Vaccinating your chickens against Marek’s Disease can drastically reduce the spread of the disease. Most chickens are vaccinated the day they hatch. This is done for two reasons. The first is how pervasive Marek’s Disease is, easily spreading through much of your flock. The second reason is that even day-old chicks can be infected. As such, by vaccinating your chicks as soon as possible, you will best protect them from this disease.
Newcastle Disease – 14 to 21 days old
While not as common or as severe as Marek’s, Newcastle Disease can become a serious problem in many backyard flocks. It is spread through feces, secretions, and other droppings. It can even spread to humans who have been in direct contact with infected birds. The disease can range from mild to severe, and it includes many symptoms such as coughing, sneezing, diarrhea, drooping wings, paralysis, or sudden death. There is no treatment for Newcastle Disease, and chickens’ mortality rates can reach up to 100%.

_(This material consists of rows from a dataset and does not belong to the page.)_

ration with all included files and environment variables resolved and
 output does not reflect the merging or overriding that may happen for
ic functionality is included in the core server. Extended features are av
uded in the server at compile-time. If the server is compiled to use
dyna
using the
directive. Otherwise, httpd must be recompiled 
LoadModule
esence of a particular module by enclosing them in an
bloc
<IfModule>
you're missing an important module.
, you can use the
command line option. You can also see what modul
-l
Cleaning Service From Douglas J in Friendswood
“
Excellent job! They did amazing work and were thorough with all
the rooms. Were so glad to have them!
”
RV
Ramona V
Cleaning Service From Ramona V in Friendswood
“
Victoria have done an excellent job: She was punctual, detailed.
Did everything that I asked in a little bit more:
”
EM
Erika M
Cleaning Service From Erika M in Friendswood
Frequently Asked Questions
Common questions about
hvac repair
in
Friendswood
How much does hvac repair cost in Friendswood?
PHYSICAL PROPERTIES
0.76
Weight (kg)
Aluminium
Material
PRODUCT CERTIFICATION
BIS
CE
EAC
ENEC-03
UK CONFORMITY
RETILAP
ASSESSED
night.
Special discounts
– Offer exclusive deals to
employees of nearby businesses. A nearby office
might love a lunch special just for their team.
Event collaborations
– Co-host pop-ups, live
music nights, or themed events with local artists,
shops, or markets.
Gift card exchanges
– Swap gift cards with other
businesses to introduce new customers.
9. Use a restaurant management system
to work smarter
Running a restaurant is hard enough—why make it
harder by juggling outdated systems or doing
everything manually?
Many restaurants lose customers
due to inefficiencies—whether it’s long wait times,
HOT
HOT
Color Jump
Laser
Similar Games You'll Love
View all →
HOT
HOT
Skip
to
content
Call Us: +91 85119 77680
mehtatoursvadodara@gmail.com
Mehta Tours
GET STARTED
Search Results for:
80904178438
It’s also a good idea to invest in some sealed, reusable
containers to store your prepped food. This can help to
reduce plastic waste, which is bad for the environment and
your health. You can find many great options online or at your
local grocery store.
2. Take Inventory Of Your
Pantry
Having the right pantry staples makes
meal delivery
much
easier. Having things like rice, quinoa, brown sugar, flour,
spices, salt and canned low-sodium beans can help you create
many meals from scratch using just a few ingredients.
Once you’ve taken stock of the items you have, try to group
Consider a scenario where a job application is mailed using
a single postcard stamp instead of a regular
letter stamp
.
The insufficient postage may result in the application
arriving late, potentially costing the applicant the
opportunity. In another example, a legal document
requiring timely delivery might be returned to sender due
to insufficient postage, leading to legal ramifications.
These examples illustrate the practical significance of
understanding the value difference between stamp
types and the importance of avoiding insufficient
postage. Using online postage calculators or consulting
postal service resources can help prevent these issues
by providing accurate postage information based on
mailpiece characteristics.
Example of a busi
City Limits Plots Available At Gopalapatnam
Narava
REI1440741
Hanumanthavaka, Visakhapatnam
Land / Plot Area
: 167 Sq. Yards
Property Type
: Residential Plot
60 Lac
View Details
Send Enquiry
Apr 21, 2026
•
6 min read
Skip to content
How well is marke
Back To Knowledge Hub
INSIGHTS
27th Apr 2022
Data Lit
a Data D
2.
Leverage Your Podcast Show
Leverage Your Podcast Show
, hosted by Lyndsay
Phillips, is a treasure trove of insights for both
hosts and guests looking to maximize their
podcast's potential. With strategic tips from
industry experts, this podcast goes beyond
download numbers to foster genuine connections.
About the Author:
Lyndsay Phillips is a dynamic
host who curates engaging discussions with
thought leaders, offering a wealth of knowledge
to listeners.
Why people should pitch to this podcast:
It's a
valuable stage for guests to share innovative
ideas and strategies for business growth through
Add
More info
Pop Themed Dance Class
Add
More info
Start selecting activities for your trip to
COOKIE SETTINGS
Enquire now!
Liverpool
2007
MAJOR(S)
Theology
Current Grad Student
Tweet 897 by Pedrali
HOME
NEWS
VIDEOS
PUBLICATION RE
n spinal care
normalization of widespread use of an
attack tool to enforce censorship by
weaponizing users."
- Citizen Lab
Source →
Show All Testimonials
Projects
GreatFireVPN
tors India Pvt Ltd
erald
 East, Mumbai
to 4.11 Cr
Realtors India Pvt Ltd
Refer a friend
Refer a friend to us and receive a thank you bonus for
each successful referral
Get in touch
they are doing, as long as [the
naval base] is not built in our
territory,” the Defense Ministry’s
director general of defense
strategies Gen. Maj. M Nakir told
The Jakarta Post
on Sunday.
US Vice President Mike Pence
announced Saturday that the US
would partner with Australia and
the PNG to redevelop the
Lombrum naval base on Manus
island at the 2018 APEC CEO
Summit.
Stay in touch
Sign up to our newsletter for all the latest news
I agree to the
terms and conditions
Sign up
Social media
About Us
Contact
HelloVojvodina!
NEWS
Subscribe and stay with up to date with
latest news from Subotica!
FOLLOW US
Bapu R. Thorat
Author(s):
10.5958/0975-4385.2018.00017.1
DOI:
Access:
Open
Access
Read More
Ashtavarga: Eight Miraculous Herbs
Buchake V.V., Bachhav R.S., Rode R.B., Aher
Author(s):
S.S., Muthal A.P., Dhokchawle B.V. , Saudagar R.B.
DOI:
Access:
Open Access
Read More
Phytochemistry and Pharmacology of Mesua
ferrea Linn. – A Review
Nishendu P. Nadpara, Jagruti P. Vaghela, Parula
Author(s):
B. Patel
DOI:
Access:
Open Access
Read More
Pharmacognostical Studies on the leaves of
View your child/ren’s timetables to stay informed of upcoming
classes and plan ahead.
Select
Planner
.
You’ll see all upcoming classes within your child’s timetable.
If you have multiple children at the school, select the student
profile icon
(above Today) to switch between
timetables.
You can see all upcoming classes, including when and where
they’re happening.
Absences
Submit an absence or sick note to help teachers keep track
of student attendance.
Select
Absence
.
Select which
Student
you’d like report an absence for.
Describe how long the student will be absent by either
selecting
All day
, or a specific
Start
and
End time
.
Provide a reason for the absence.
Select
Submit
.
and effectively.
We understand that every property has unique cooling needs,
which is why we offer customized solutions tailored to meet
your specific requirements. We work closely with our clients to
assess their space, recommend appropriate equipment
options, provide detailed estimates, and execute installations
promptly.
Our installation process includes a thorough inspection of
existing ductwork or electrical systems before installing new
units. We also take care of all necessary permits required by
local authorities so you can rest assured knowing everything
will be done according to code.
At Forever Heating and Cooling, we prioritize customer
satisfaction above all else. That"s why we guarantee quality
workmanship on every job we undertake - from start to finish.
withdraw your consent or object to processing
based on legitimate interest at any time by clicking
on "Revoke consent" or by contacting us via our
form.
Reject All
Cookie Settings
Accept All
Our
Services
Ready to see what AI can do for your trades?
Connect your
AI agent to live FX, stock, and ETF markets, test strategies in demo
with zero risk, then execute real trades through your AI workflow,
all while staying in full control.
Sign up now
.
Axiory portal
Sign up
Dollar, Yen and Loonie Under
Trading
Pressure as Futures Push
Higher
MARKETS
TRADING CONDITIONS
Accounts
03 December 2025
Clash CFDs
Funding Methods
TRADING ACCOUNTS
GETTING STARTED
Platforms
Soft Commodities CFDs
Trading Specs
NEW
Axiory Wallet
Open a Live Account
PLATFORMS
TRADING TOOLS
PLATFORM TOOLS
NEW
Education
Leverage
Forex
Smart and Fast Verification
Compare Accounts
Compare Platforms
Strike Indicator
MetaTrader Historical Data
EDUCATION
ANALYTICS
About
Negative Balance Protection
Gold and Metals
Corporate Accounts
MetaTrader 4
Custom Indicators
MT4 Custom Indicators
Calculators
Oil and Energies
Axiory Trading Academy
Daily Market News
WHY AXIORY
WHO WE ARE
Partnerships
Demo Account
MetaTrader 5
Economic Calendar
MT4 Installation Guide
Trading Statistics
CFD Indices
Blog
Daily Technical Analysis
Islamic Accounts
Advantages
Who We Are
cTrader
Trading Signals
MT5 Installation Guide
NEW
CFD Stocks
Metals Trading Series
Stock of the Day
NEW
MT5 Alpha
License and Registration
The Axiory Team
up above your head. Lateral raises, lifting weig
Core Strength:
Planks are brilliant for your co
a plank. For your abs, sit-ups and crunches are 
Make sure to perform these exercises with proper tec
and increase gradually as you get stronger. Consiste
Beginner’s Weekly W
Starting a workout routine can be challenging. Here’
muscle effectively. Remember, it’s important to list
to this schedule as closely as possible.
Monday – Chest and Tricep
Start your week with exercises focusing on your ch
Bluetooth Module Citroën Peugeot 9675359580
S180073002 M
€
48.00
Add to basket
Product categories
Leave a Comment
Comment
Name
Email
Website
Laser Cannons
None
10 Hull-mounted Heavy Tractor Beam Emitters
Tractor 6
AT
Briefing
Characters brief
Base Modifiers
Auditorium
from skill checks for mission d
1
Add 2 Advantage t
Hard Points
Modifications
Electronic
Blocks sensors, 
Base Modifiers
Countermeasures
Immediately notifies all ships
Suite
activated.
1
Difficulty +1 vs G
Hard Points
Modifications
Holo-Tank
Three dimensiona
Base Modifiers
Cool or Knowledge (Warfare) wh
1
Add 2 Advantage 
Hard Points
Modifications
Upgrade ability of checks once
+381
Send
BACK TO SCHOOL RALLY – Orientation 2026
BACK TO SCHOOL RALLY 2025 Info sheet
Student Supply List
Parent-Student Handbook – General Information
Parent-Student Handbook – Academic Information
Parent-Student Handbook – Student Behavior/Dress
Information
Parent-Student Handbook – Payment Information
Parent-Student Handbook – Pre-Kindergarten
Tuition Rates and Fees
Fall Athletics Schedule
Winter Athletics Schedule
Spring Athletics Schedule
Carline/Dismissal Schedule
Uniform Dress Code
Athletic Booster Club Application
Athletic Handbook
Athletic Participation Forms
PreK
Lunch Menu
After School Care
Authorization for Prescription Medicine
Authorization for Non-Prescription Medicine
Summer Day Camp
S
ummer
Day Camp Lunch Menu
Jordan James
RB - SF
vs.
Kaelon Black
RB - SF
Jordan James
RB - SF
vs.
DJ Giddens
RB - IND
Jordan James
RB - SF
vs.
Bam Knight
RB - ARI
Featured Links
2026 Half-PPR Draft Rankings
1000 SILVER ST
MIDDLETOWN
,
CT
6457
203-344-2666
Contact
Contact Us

It is recommended that chickens get vaccinated when they’re 14 to 21 days old. The vaccine is not administered through a shot, but rather it is mixed in with your chickens’ water.
Fowl Pox – 10 to 12 weeks old
Finally, there’s fowl pox. Also known as avian pox, it is a highly contagious disease that is extremely common in unvaccinated backyard chickens. It can spread to virtually any bird species, including chickens, ducks, turkeys, pheasants, wild birds, and more. There are two types of fowl pox: dry pox and wet pox. Dry pox is characterized by skin lesions that develop over the skin’s un-feathered areas (think the comb or wattle). Wet pox, meanwhile, has the skin lesions develop on the oral cavity, trachea, or larynx. Overall, fowl pox has a low mortality rate, but it can adversely impact your chicken’s health and egg production.
Vaccination for fowl pox should begin anywhere from 10 to 12 weeks of age. It is administered through the wing-stick method. After vaccinating, check your birds for a “vaccination take” (swelling or scab formation around the injection site) roughly 7 to 10 days later.